# TC and Clapton Coils



## YeOldeOke (10/4/16)

Man, have things changed since last I vaped. Find myself a noob on quite a few issues. So here's me next learning curve - TC and clapton coils.

Never used a clapton coil. But after reading up a bit seems like I must give it a go in my quest for Flavour Nirvana.

I currently run s/s 26g coils on istick tc 120w. I want to stay with s/s as the core coz kanthal's no good for tc. 

Thinnest s/s wire for the wrap I can find here in za seems to be 28g. 26g core with 28g wrap seems wrong. Now apparently you can use kanthal for the wrap in tc as the current basically just runs through the core?

Some pointers on s/s clapton coils would be greatly appreciated.


----------



## Ezekiel (10/4/16)

Hi @YeOldeOke 

Yeah, I've also been on the hunt before for 30/32 AWG SS. I would suggest posting in the "Who has stock?" forum - maybe there is a smaller/less online vendor somewhere who has some, or will bring some in - it can't hurt. Otherwise, I know there is someone in SA selling some pre-Claptonned SS wire, which is apparently very good.

You can also try using 28 AWG for the wrapping - SS 28 AWG is much more flimsy than Kanthal 28 AWG. I haven't tried it, but maybe it works?

You can use a 24/26 AWG SS core, and wrap it with high gauge Kanthal. However, I suspect you will have a problem with the SS' accuracy, since the resistance of the actual wire will be quite low, and wrapping it will bring the TCR down even further (I guess). You might actually have more luck with a higher gauge SS core if you can manage to Clapton it. 
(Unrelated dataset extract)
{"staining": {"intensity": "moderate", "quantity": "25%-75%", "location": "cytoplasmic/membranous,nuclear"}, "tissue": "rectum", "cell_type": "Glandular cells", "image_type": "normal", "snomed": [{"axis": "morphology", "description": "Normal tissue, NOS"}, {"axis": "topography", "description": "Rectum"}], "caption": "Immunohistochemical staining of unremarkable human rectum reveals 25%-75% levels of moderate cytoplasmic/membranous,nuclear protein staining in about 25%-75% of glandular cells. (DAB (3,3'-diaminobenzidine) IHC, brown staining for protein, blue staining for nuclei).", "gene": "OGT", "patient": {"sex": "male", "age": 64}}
Personally, I would suggest using Ti as the core. It is very sturdy wire, so I actually think wrapping it will be easier, and it is very accurate, even when you start dropping the resistance. Alternatively, you can make a Ni/SS twisted core and wrap around it - a single Ni strand anywhere in the mesh will give you all the TC accuracy you need.

Finally, before you start jumping into Clapton and TC (which can work wonders some days, but can be a mess with getting the correct TCR on others), have you tried twisting multiple SS strands together? It is very fun, and it does the same as Claptonning - increasing the surface area. Much easier though, and you won't need any additional wire.

Reactions: Informative 1


----------



## YeOldeOke (10/4/16)

@Ezekiel Thanks for that very informative post. There's some interesting points.
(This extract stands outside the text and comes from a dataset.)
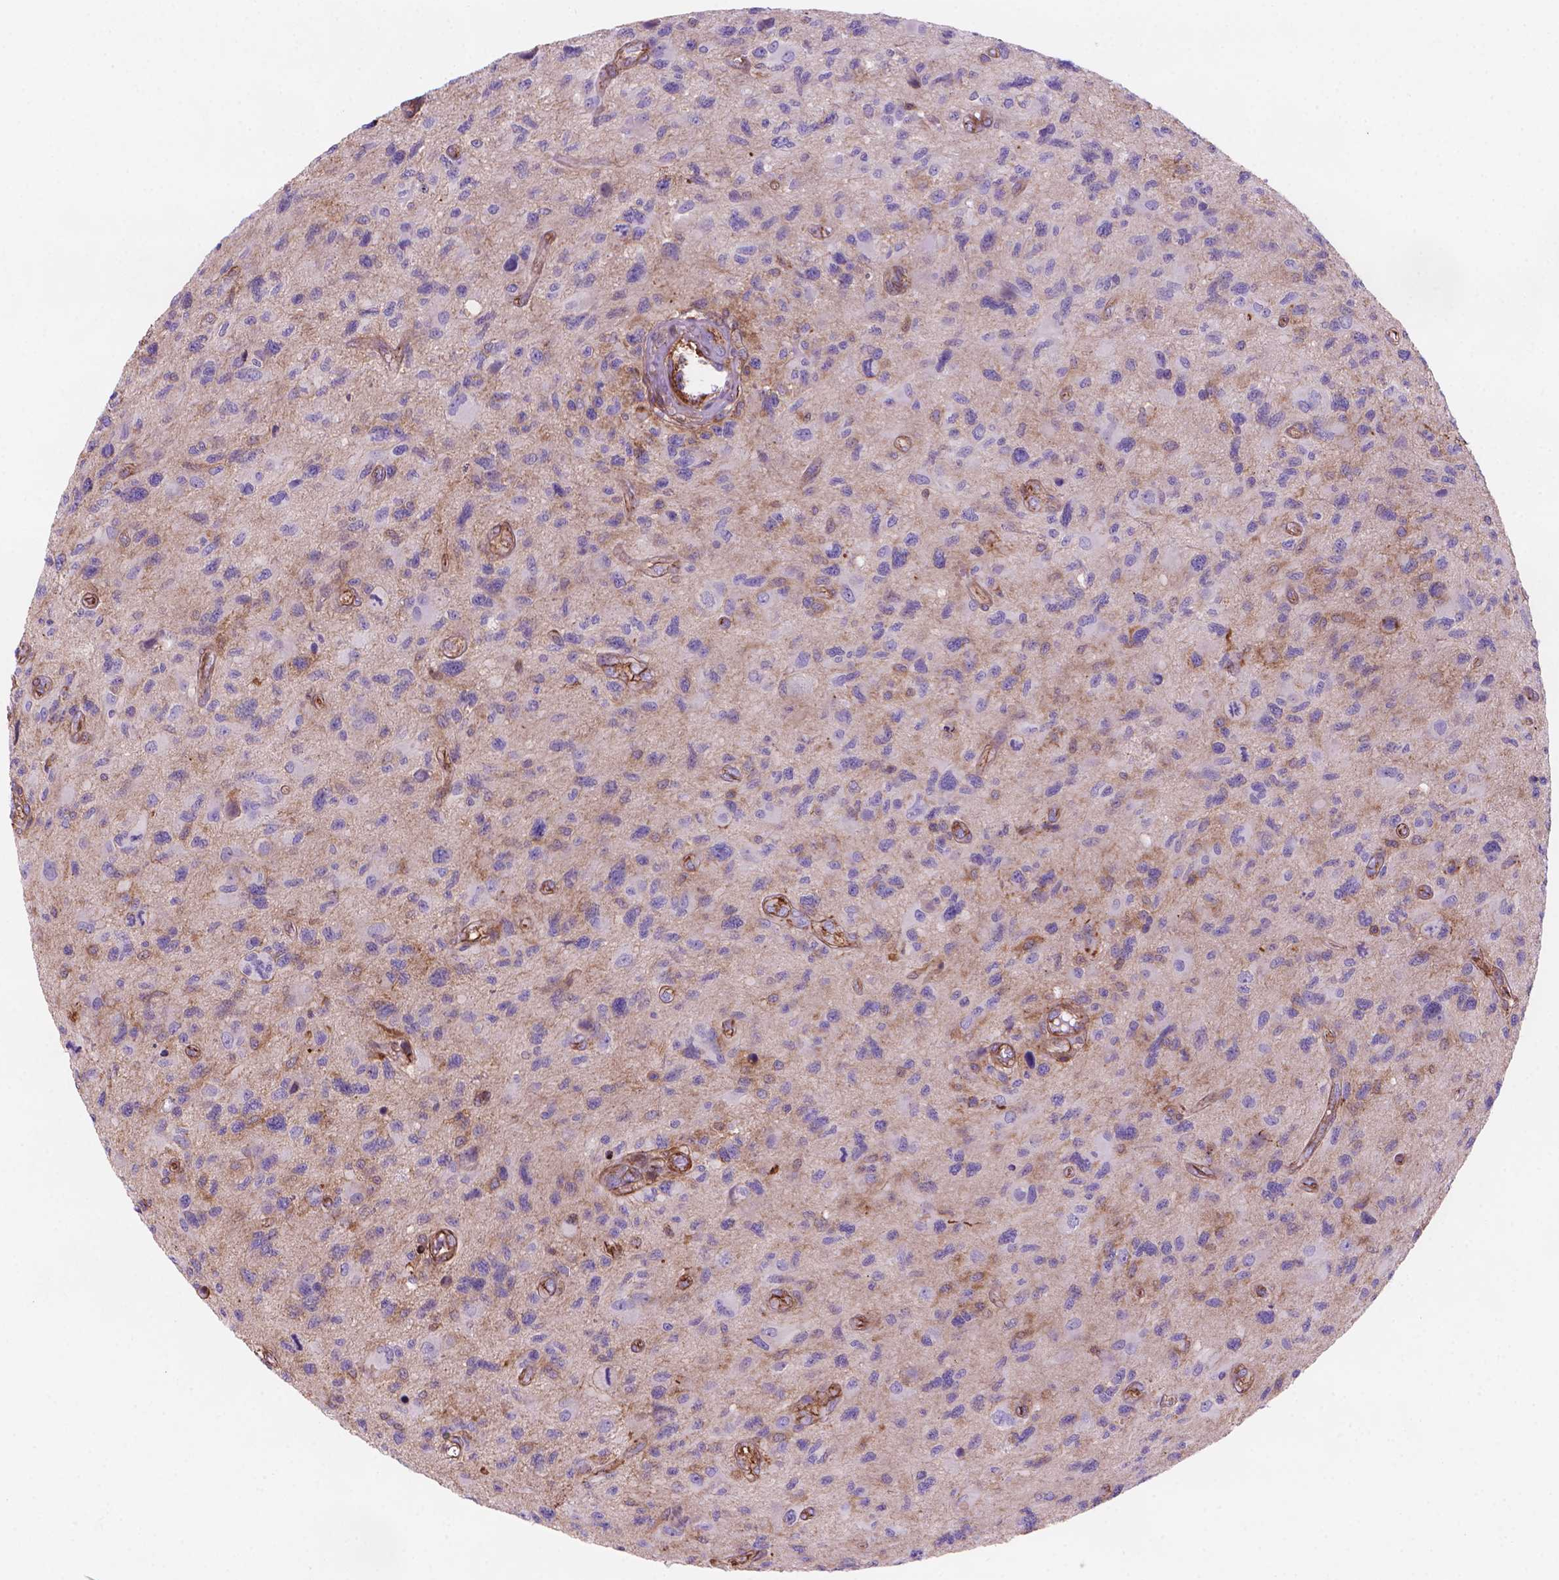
{"staining": {"intensity": "negative", "quantity": "none", "location": "none"}, "tissue": "glioma", "cell_type": "Tumor cells", "image_type": "cancer", "snomed": [{"axis": "morphology", "description": "Glioma, malignant, NOS"}, {"axis": "morphology", "description": "Glioma, malignant, High grade"}, {"axis": "topography", "description": "Brain"}], "caption": "The histopathology image demonstrates no significant staining in tumor cells of malignant glioma (high-grade). (DAB (3,3'-diaminobenzidine) IHC visualized using brightfield microscopy, high magnification).", "gene": "PATJ", "patient": {"sex": "female", "age": 71}}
Twisted 26g s/s.... That would halve the resistance. On double coils that may be a bit lower than I would want to go. Not morally.

All I have is 26g s/s and 28g kanthal. Think, given the points re TC you raise, I don't want to buy a lotta stuff that may not work. Maybe I'll just get 10 s/s clapton coils from slowtech and see how they do, when and if they arrive. Their wire be a lot cheaper as well.
https://www.fasttech.com/products/3...uthentic-mkws-316l-stainless-steel-pre-coiled


----------